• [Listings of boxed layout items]
--
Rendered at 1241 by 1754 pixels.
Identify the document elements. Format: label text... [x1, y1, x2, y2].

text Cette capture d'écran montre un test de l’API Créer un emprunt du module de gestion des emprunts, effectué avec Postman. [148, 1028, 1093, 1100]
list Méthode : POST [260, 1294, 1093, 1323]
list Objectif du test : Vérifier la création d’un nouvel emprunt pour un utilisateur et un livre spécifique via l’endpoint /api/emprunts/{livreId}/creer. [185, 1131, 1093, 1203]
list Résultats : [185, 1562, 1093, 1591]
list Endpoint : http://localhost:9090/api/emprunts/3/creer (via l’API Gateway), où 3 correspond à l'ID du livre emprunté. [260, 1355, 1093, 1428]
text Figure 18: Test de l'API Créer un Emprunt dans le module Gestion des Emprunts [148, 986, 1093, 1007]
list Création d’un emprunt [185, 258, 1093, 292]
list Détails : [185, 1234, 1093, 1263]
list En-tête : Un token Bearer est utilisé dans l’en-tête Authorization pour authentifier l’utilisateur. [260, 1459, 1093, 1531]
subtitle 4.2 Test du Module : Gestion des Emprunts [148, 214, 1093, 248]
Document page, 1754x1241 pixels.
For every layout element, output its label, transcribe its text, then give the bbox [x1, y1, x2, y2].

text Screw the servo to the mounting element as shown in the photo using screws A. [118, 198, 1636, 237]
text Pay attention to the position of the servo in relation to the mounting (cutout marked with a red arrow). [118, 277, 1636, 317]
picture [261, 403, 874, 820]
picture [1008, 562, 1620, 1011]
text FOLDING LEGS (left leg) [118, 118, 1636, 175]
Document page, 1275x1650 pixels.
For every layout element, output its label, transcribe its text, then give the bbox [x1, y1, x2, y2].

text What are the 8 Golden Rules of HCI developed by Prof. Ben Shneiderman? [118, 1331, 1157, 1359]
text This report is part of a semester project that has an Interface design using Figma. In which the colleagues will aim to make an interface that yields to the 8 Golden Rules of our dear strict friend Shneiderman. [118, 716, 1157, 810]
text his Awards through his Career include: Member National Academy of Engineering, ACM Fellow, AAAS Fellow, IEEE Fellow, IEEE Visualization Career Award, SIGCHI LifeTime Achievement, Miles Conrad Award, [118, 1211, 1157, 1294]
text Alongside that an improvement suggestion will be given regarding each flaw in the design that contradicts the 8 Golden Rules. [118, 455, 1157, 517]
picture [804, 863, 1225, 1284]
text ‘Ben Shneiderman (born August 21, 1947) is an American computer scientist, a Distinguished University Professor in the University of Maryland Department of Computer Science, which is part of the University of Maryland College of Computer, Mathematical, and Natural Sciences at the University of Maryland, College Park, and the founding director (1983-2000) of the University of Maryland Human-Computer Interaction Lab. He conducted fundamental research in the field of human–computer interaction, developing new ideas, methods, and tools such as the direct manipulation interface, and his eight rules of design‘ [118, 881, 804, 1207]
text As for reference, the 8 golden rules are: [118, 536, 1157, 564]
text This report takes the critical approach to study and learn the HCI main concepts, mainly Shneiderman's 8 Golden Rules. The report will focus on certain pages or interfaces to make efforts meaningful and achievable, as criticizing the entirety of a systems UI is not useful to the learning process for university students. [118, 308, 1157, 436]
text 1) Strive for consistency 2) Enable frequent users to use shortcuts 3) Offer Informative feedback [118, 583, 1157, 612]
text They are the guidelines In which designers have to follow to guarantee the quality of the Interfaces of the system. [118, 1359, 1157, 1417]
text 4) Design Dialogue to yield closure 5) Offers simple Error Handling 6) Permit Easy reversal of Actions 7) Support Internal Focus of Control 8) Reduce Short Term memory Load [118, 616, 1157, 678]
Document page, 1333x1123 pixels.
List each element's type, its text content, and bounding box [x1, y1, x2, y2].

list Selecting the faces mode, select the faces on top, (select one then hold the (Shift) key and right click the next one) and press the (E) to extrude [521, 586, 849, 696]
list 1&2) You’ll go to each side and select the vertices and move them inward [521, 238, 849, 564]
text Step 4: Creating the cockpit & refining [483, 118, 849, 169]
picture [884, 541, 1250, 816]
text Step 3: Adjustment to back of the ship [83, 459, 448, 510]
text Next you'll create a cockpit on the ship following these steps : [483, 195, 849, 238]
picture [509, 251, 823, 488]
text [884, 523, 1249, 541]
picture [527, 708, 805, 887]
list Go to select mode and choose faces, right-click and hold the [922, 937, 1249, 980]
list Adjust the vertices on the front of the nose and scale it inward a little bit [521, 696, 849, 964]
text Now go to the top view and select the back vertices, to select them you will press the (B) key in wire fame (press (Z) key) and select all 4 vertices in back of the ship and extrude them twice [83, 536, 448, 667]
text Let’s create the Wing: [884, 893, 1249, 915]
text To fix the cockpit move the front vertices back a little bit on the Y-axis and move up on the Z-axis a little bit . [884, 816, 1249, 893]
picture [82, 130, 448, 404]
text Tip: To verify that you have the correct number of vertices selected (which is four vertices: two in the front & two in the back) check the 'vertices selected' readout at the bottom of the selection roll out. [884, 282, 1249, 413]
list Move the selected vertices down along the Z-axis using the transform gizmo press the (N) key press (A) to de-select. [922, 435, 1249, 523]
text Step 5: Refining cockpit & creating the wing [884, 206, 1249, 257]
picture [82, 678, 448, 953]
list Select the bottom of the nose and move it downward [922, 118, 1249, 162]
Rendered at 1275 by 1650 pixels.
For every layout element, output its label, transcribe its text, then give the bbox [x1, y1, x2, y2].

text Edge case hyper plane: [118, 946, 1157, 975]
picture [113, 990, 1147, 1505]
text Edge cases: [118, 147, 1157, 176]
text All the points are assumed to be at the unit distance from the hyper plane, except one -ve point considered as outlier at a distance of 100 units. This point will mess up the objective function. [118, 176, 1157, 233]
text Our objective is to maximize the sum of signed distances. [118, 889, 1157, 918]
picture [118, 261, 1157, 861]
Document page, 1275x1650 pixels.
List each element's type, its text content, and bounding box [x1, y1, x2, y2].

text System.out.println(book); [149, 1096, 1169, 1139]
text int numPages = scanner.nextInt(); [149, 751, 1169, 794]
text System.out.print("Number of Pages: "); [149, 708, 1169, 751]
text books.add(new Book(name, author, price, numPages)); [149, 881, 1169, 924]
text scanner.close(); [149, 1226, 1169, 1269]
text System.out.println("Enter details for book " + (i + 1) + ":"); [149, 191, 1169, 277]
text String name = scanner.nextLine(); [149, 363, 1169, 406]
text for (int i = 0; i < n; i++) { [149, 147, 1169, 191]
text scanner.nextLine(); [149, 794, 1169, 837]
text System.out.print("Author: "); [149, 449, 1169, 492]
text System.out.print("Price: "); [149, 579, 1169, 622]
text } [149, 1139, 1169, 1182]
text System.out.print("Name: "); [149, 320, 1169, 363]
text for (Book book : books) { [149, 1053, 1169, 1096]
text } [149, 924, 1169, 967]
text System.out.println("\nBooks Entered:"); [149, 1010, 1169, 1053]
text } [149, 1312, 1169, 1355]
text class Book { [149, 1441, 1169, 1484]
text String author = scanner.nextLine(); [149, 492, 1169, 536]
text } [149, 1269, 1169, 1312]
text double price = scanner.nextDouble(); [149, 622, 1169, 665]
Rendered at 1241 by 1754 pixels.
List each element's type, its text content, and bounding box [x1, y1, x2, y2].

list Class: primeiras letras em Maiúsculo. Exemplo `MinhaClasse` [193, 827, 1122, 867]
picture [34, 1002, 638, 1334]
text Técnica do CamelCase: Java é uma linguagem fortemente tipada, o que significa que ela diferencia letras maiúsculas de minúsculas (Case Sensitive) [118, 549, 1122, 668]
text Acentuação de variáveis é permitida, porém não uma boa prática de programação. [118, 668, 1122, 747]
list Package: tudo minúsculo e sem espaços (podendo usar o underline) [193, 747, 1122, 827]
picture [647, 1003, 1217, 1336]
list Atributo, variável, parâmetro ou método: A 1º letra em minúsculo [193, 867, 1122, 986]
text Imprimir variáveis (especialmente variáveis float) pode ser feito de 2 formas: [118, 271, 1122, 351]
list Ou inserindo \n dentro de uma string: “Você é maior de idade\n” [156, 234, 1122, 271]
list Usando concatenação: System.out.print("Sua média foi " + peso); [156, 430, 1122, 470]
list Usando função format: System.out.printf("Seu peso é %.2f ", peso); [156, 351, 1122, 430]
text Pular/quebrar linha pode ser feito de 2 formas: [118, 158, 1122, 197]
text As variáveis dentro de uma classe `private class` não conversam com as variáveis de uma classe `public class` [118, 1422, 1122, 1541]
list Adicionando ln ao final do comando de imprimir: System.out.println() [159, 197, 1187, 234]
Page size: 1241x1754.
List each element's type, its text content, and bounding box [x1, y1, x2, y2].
--
• [STATED EXERCISE]
Please recast everything from the start of the material down to the line containing "Identify the document" as a numbered list, leaving out any blank lines.

• [RIGHT ANSWER]
1. Rendered at 1241 by 1754 pixels.
2. Identify the document elements. Format: label text... [x1, y1, x2, y2].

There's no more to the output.